The clear issue was Villa knew that would be City's game plan – and duly invited them on, hit them on the break and waited for the inevitable defensive errors to take hold. City's attempts at repelling Jonathan Kodjia's second goal would be offensive to everyone who played Sunday League Football the following day.
Alan Irvine isn't in the easiest of positions and is keen to keep things ticking along as they were. Sadly, they are.
3 – Desperate for Dozza
I'll admit it can be difficult to work out how much influence Graham Dorrans has on City when he is available.
He's excellent with the ball most of the time, but not immune from being careless in possession either. Goals should come more frequently for a man of his talents, while the midfield around the Scot has sometimes been hit and miss.
But there was no denying it was good news Dorrans returned from injury before the international break – and he was definitely having a positive influence in the starting XI at Villa Park, as he moved the ball quickly and helped City at least appear to be on top.
So quite clearly, his ankle injury and half-time withdrawal is another big blow for a player who has had the potential to be key for the Canaries since he arrived two years ago.
What happens to his influence from here is even harder to read.
4 – Full-back? Take your boots!
The upside of Norwich being the masters of their own downfall is there has been minimal refereeing controversy.
Not that the officialdom has been any good. Saturday's referee Jeremy Simpson was the latest fussy and inconsistent man in charge who with some proper scrutiny, would've almost certainly been found to have come up short on several occasions.
Ivo Pinto's pair of silly misdemeanours earned a punishment arguably greater than it deserved – certainly for Alan Irvine.
The caretaker boss now has some big decisions to make as his Norwich City side travel to a wounded Huddersfield Town on Wednesday, with both first-choice full-backs suspended. Right-back Pinto will serve a one-game ban, while left-back Mitchell Dijks still has a game left on his ban from the draw with Blackburn.
Will it be Russell Martin moving back across or Ben Godfrey coming in? It feels a lifetime ago City had a left-sided choice between Martin Olsson and Robbie Brady.
5 – Villa are already ahead of City
Maybe it wasn't the most convincing performance you will season, but for Aston Villa it signified a major step forward.
There has been huge investment of course, but the work needed after several seasons flirting with Premier League relegation – through to screwing up their start to Championship life – was vast.
It's already accounted for their hopes of an immediate top-flight return. But given the players they've recruited, the manager in charge, plus the way they played on Saturday, they have all the blocks in place to go very close next season.
When you then sit back and wonder how City will fare come 2017-18, it's hard not to feel Villa are already ahead of the game. They may well finish above Norwich this season too.

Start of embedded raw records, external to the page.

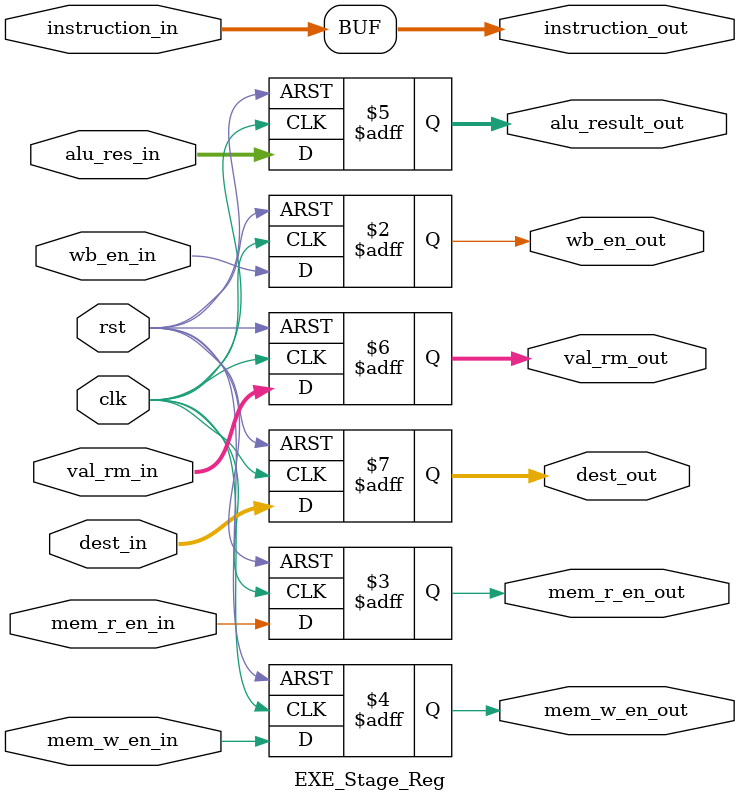
<source format=v>

module EXE_Stage_Reg(clk, rst, wb_en_in, mem_r_en_in, mem_w_en_in, alu_res_in,
  		dest_in, val_rm_in, wb_en_out, mem_r_en_out, mem_w_en_out, alu_result_out, val_rm_out, dest_out, instruction_in, instruction_out);

  input clk, rst ,wb_en_in, mem_r_en_in, mem_w_en_in;
  input [31:0] alu_res_in, val_rm_in, instruction_in;
  input [3:0] dest_in;
  output reg wb_en_out, mem_r_en_out, mem_w_en_out;
  output reg [31:0] alu_result_out, val_rm_out;
  output [31:0]instruction_out;
  output reg [3:0] dest_out;

	assign instruction_out = instruction_in;

  always @ (posedge clk, posedge rst) begin
    if (rst) begin      
	val_rm_out <= 32'b00000000000000000000000000000000;
	alu_result_out <= 32'b00000000000000000000000000000000;
	dest_out <= 4'b0000;
	wb_en_out <= 1'b0;
	mem_w_en_out <= 1'b0; 
	mem_r_en_out <= 1'b0;
    end else begin
	val_rm_out <= val_rm_in; 
	wb_en_out <= wb_en_in;
	dest_out <= dest_in;
	mem_r_en_out <= mem_r_en_in;
	mem_w_en_out <= mem_w_en_in;
	alu_result_out <= alu_res_in;
    end
  end
  
endmodule

</source>
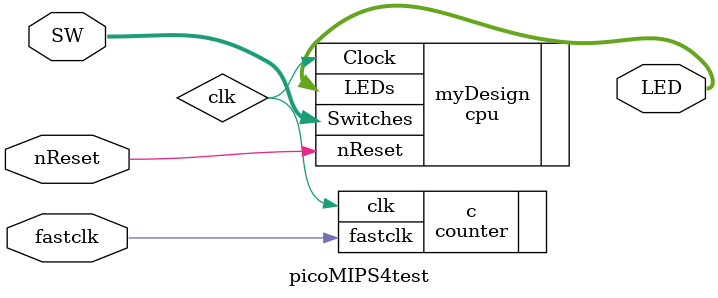
<source format=sv>
module picoMIPS4test(
  input logic fastclk, nReset,  // 50MHz Altera DE0 clock
  input logic [9:0] SW, // Switches SW0..SW9
  output logic [9:0] LED); // LEDs
  
  logic clk; // slow clock, about 10Hz
  
  counter c (.fastclk(fastclk),.clk(clk)); // slow clk from counter
  
  // to obtain the cost figure, synthesise your design without the counter 
  // and the picoMIPS4test module using Cyclone IV E as target
  // and make a note of the synthesis statistics
  cpu myDesign (.Clock(clk), .Switches(SW),.LEDs(LED), .nReset(nReset));
  
endmodule  
</source>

And if you can't get past the money Villa have spent, let me remind you that Fleetwood Town have just spent £8m on a new training centre. That's just how it is.
6 – The mathematics have spoken
Much talk continues to rely on the fact City could still finish in the top six, in terms of raw mathematics and delusion.
But what we do know now, is they definitely can't finish in the top two. It officially became impossible on Saturday, not that anyone has considered it anything more than a pipe dream since 2016.
Maybe we've become blasé to it but let me just state for the record: City's automatic promotion hopes became mathematically impossible when there were still seven games to play and 21 points on offer.
That should register the colossal failure of City's promotion bid; their sole goal this season. Sadly stating it three times didn't make it any more likely.
Once Stuart Webber – who I believe was at Villa Park on Saturday – can finally get to work publicly, the personnel has to change and some youngsters have to be given game time. Anything else would be yet more wasted opportunity.